INFORMATION SUPPLIED START

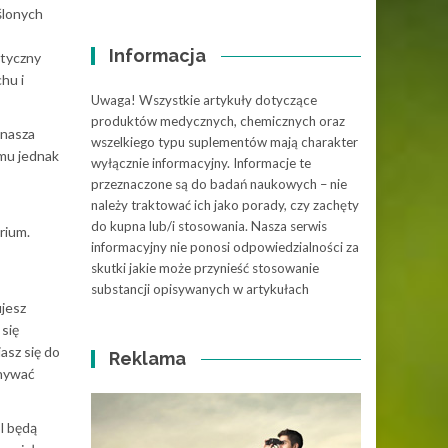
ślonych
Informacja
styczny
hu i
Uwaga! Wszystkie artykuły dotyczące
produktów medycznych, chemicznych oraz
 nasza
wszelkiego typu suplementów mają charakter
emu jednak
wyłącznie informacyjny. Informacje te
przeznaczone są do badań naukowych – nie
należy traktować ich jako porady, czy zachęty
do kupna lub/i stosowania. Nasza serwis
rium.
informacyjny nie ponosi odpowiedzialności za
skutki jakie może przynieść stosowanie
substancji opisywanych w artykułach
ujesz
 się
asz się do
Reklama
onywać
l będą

INFORMATION SUPPLIED END
INFORMATION SUPPLIED START

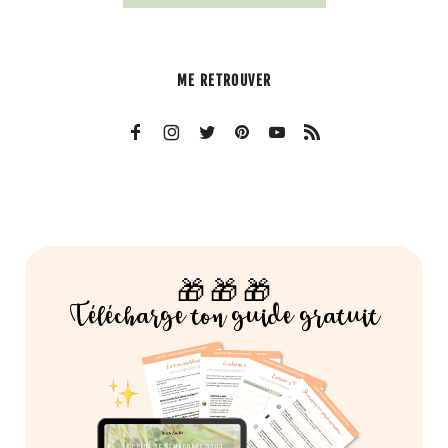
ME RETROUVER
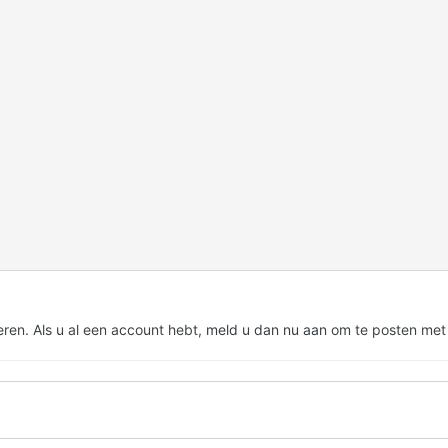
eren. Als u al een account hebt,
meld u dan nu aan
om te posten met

INFORMATION SUPPLIED END

How many lines in the records above contain the string "informacyjny"? Case counts. Reply with the number only.

#### REPLY:
2